Beschikbaar materiaal:

* * * * * * * * *

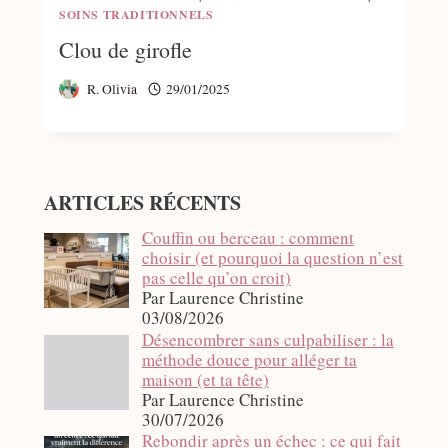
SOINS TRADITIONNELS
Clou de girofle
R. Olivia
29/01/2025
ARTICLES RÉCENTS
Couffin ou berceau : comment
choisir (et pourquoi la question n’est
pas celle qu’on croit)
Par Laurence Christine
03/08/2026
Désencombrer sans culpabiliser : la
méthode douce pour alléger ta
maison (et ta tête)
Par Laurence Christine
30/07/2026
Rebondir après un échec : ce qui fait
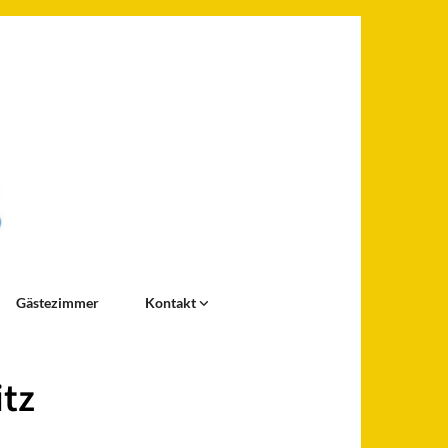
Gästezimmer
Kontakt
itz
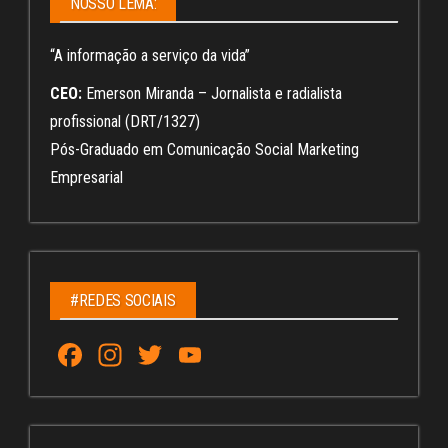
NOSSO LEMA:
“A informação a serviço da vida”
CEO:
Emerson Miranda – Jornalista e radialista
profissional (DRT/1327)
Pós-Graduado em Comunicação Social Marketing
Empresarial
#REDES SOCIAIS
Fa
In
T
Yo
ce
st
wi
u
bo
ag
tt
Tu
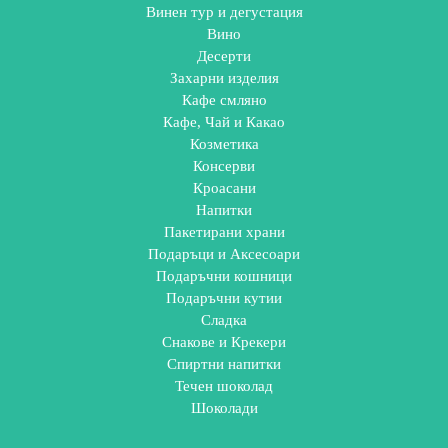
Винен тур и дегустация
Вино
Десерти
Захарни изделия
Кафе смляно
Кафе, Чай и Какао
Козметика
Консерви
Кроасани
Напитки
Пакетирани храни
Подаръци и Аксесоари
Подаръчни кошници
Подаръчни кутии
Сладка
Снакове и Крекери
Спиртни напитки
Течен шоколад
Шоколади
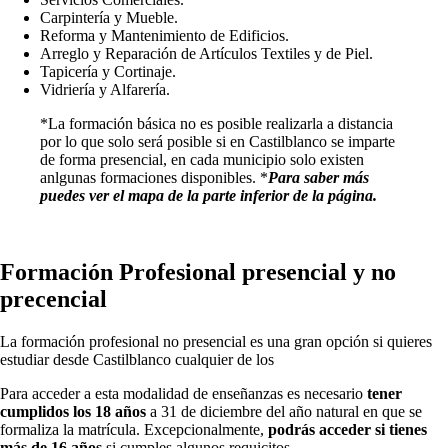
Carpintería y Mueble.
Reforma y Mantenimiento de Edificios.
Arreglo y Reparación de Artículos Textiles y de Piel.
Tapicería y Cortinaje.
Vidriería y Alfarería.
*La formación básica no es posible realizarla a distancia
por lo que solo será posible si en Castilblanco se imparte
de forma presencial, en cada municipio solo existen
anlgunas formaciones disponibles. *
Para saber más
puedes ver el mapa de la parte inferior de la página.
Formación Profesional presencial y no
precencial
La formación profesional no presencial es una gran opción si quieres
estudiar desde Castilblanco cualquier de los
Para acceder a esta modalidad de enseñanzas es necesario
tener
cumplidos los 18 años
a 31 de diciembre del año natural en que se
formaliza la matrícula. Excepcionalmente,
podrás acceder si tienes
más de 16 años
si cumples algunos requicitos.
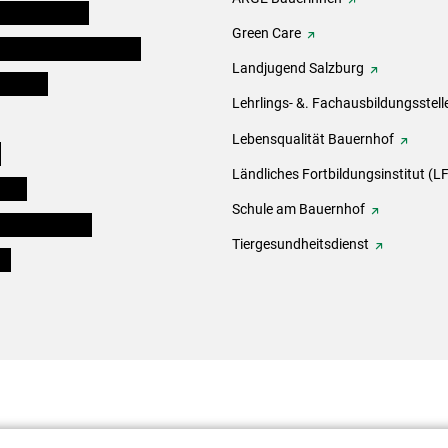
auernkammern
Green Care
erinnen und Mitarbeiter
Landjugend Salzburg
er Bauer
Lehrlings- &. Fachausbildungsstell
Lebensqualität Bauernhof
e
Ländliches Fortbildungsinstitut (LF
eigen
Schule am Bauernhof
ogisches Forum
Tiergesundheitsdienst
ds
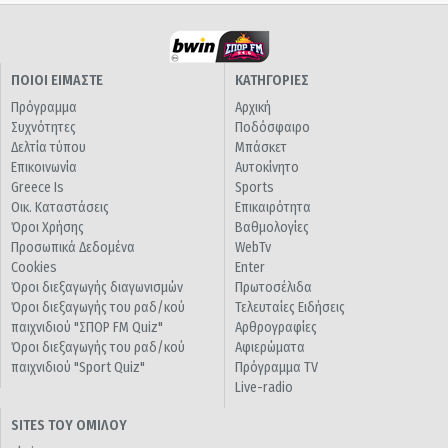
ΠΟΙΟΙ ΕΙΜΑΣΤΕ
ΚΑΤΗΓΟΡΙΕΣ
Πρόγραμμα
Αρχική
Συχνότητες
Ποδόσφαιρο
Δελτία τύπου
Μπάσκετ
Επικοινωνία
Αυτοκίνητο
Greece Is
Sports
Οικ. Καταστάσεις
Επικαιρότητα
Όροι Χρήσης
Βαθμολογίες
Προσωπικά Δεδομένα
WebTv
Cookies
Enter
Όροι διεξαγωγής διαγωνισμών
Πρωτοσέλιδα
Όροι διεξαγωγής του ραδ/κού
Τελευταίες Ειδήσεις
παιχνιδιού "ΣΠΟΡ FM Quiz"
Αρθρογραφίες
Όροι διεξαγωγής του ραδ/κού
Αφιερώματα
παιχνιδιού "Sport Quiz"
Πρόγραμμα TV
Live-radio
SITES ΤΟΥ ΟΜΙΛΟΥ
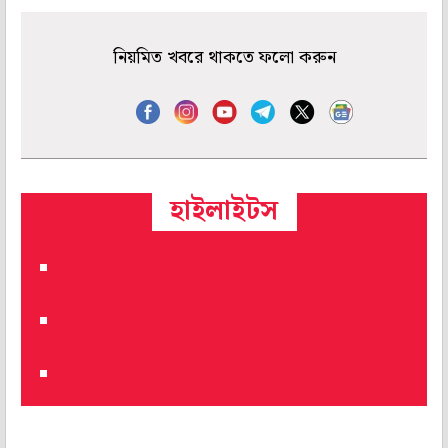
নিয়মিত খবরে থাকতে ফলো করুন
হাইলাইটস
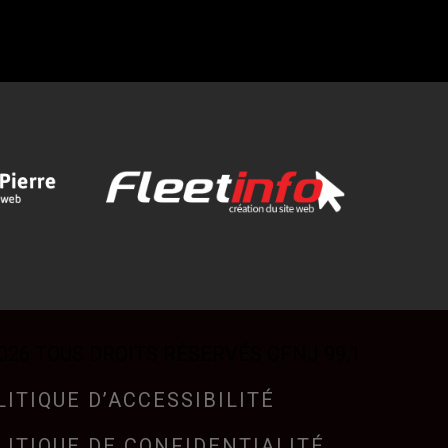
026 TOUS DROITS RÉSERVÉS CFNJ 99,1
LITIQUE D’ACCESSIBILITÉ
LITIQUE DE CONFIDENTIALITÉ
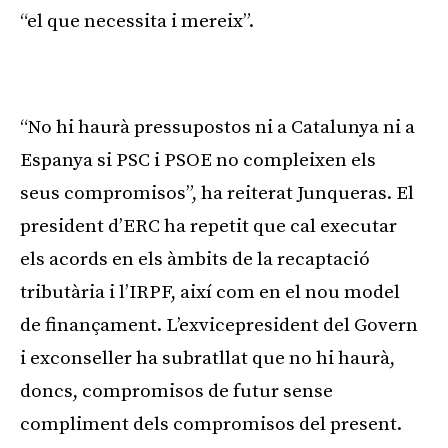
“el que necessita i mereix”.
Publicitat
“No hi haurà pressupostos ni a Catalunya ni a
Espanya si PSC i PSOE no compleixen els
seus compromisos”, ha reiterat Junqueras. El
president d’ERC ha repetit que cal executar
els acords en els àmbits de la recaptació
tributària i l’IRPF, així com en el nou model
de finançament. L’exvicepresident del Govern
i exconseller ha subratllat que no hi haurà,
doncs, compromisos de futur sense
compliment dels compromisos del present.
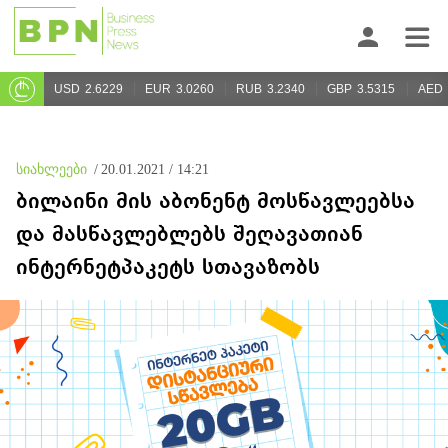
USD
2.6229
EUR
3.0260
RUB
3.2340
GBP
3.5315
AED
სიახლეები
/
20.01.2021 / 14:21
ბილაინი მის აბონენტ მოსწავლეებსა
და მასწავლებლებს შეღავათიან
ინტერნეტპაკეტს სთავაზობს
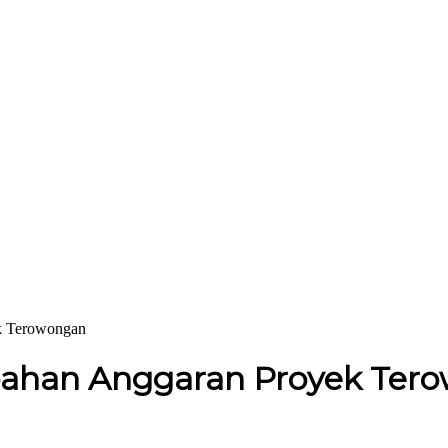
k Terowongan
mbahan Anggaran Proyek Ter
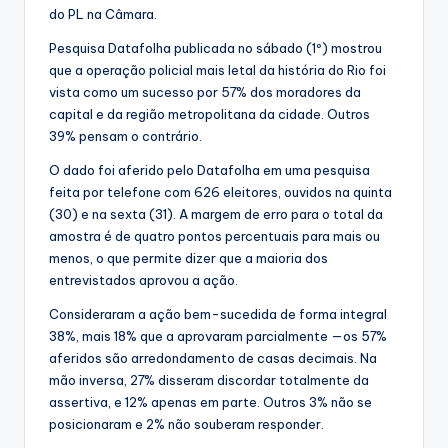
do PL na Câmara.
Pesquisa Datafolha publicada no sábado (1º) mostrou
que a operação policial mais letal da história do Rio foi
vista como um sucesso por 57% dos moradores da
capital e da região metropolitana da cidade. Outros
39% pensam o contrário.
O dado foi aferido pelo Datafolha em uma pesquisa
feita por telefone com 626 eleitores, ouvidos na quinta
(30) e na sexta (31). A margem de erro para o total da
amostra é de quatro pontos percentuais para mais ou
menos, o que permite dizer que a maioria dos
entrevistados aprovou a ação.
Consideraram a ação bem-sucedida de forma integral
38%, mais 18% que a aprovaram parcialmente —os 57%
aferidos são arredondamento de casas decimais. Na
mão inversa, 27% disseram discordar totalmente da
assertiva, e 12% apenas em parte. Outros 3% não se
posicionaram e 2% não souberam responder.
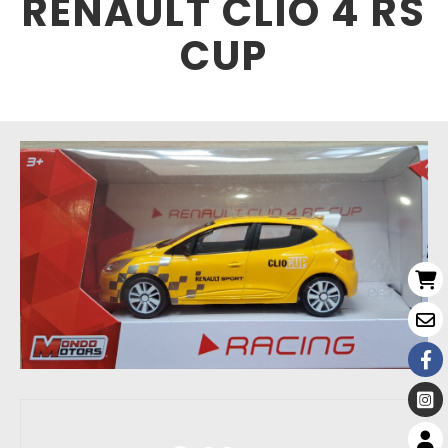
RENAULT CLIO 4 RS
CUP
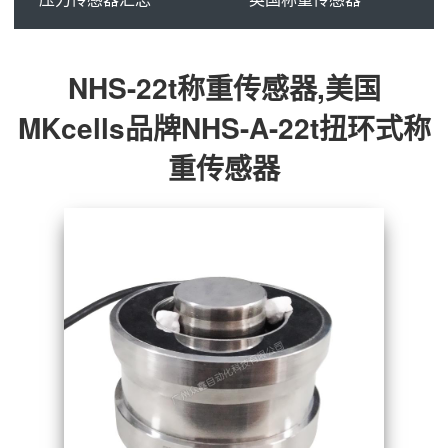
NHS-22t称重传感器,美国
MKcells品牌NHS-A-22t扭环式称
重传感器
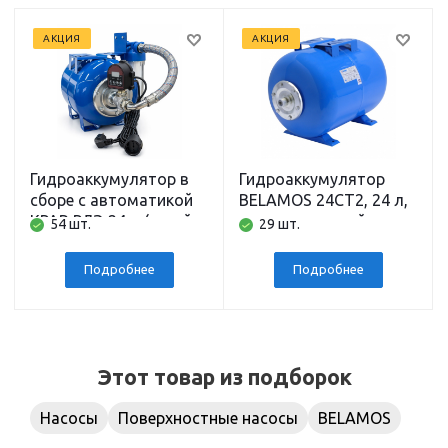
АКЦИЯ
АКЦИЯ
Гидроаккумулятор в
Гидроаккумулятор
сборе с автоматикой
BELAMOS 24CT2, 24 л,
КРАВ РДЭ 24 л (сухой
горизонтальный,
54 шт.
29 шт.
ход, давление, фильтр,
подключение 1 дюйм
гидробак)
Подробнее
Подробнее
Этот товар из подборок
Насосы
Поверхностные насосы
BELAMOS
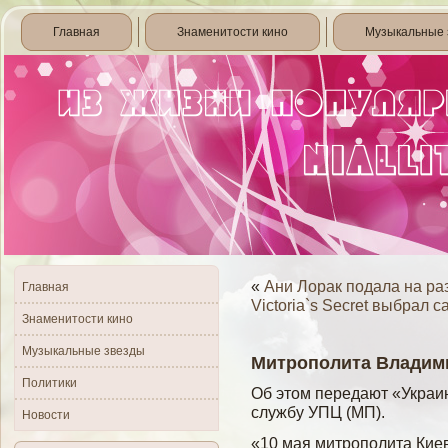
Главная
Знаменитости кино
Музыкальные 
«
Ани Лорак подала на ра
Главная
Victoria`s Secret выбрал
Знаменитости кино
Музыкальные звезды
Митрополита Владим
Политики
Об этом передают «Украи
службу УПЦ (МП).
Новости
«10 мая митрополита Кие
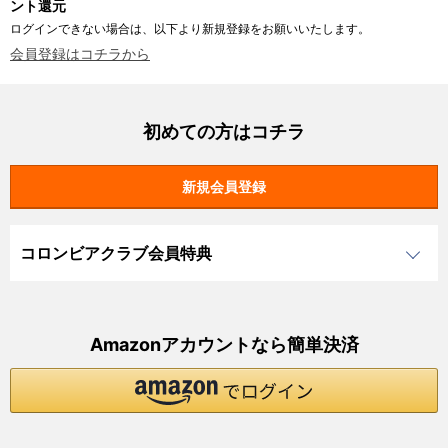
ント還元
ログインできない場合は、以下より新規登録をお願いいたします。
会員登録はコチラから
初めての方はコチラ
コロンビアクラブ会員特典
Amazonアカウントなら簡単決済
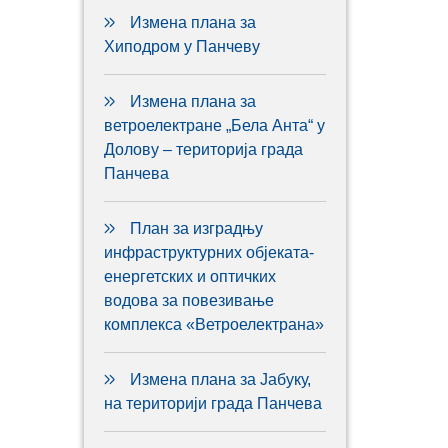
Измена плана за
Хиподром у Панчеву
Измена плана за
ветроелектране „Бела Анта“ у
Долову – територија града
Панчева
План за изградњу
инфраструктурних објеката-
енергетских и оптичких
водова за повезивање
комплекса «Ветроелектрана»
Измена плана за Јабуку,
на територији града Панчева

* * * * * * * * *

Uw opdracht:
Neem alle bovenstaande regels woordelijk over en laat de afbeeldingen daarbij weg.

Definitief antwoord:
SOINS TRADITIONNELS
Clou de girofle
R. Olivia
29/01/2025
ARTICLES RÉCENTS
Couffin ou berceau : comment
choisir (et pourquoi la question n’est
pas celle qu’on croit)
Par Laurence Christine
03/08/2026
Désencombrer sans culpabiliser : la
méthode douce pour alléger ta
maison (et ta tête)
Par Laurence Christine
30/07/2026
Rebondir après un échec : ce qui fait
Gästezimmer
Kontakt
itz
NOSSO LEMA:
“A informação a serviço da vida”
CEO:
Emerson Miranda – Jornalista e radialista
profissional (DRT/1327)
Pós-Graduado em Comunicação Social Marketing
Empresarial
#REDES SOCIAIS
Fa
In
T
Yo
ce
st
wi
u
bo
ag
tt
Tu
Винен тур и дегустация
Вино
Десерти
Захарни изделия
Кафе смляно
Кафе, Чай и Какао
Козметика
Консерви
Кроасани
Напитки
Пакетирани храни
Подаръци и Аксесоари
Подаръчни кошници
Подаръчни кутии
Сладка
Снакове и Крекери
Спиртни напитки
Течен шоколад
Шоколади
Carpintería y Mueble.
Reforma y Mantenimiento de Edificios.
Arreglo y Reparación de Artículos Textiles y de Piel.
Tapicería y Cortinaje.
Vidriería y Alfarería.
*La formación básica no es posible realizarla a distancia
por lo que solo será posible si en Castilblanco se imparte
de forma presencial, en cada municipio solo existen
anlgunas formaciones disponibles. *
Para saber más
puedes ver el mapa de la parte inferior de la página.
Formación Profesional presencial y no
precencial
La formación profesional no presencial es una gran opción si quieres
estudiar desde Castilblanco cualquier de los
Para acceder a esta modalidad de enseñanzas es necesario
tener
cumplidos los 18 años
a 31 de diciembre del año natural en que se
formaliza la matrícula. Excepcionalmente,
podrás acceder si tienes
más de 16 años
si cumples algunos requicitos.
auernkammern
Green Care
erinnen und Mitarbeiter
Landjugend Salzburg
er Bauer
Lehrlings- &. Fachausbildungsstell
Lebensqualität Bauernhof
e
Ländliches Fortbildungsinstitut (LF
eigen
Schule am Bauernhof
ogisches Forum
Tiergesundheitsdienst
ds
ΠΟΙΟΙ ΕΙΜΑΣΤΕ
ΚΑΤΗΓΟΡΙΕΣ
Πρόγραμμα
Αρχική
Συχνότητες
Ποδόσφαιρο
Δελτία τύπου
Μπάσκετ
Επικοινωνία
Αυτοκίνητο
Greece Is
Sports
Οικ. Καταστάσεις
Επικαιρότητα
Όροι Χρήσης
Βαθμολογίες
Προσωπικά Δεδομένα
WebTv
Cookies
Enter
Όροι διεξαγωγής διαγωνισμών
Πρωτοσέλιδα
Όροι διεξαγωγής του ραδ/κού
Τελευταίες Ειδήσεις
παιχνιδιού "ΣΠΟΡ FM Quiz"
Αρθρογραφίες
Όροι διεξαγωγής του ραδ/κού
Αφιερώματα
παιχνιδιού "Sport Quiz"
Πρόγραμμα TV
Live-radio
SITES ΤΟΥ ΟΜΙΛΟΥ
নিয়মিত খবরে থাকতে ফলো করুন
হাইলাইটস
026 TOUS DROITS RÉSERVÉS CFNJ 99,1
LITIQUE D’ACCESSIBILITÉ
LITIQUE DE CONFIDENTIALITÉ
“el que necessita i mereix”.
Publicitat
“No hi haurà pressupostos ni a Catalunya ni a
Espanya si PSC i PSOE no compleixen els
seus compromisos”, ha reiterat Junqueras. El
president d’ERC ha repetit que cal executar
els acords en els àmbits de la recaptació
tributària i l’IRPF, així com en el nou model
de finançament. L’exvicepresident del Govern
i exconseller ha subratllat que no hi haurà,
doncs, compromisos de futur sense
compliment dels compromisos del present.
USD
2.6229
EUR
3.0260
RUB
3.2340
GBP
3.5315
AED
სიახლეები
/
20.01.2021 / 14:21
ბილაინი მის აბონენტ მოსწავლეებსა
და მასწავლებლებს შეღავათიან
ინტერნეტპაკეტს სთავაზობს
k Terowongan
mbahan Anggaran Proyek Ter
do PL na Câmara.
Pesquisa Datafolha publicada no sábado (1º) mostrou
que a operação policial mais letal da história do Rio foi
vista como um sucesso por 57% dos moradores da
capital e da região metropolitana da cidade. Outros
39% pensam o contrário.
O dado foi aferido pelo Datafolha em uma pesquisa
feita por telefone com 626 eleitores, ouvidos na quinta
(30) e na sexta (31). A margem de erro para o total da
amostra é de quatro pontos percentuais para mais ou
menos, o que permite dizer que a maioria dos
entrevistados aprovou a ação.
Consideraram a ação bem-sucedida de forma integral
38%, mais 18% que a aprovaram parcialmente —os 57%
aferidos são arredondamento de casas decimais. Na
mão inversa, 27% disseram discordar totalmente da
assertiva, e 12% apenas em parte. Outros 3% não se
posicionaram e 2% não souberam responder.
RENAULT CLIO 4 RS
CUP
NHS-22t称重传感器,美国
MKcells品牌NHS-A-22t扭环式称
重传感器
АКЦИЯ
АКЦИЯ
Гидроаккумулятор в
Гидроаккумулятор
сборе с автоматикой
BELAMOS 24CT2, 24 л,
КРАВ РДЭ 24 л (сухой
горизонтальный,
54 шт.
29 шт.
ход, давление, фильтр,
подключение 1 дюйм
гидробак)
Подробнее
Подробнее
Этот товар из подборок
Насосы
Поверхностные насосы
BELAMOS
Главная
Знаменитости кино
Музыкальные 
«
Ани Лорак подала на ра
Главная
Victoria`s Secret выбрал
Знаменитости кино
Музыкальные звезды
Митрополита Владим
Политики
Об этом передают «Украи
службу УПЦ (МП).
Новости
«10 мая митрополита Кие
ント還元
ログインできない場合は、以下より新規登録をお願いいたします。
会員登録はコチラから
初めての方はコチラ
コロンビアクラブ会員特典
Amazonアカウントなら簡単決済
Измена плана за
Хиподром у Панчеву
Измена плана за
ветроелектране „Бела Анта“ у
Долову – територија града
Панчева
План за изградњу
инфраструктурних објеката-
енергетских и оптичких
водова за повезивање
комплекса «Ветроелектрана»
Измена плана за Јабуку,
на територији града Панчева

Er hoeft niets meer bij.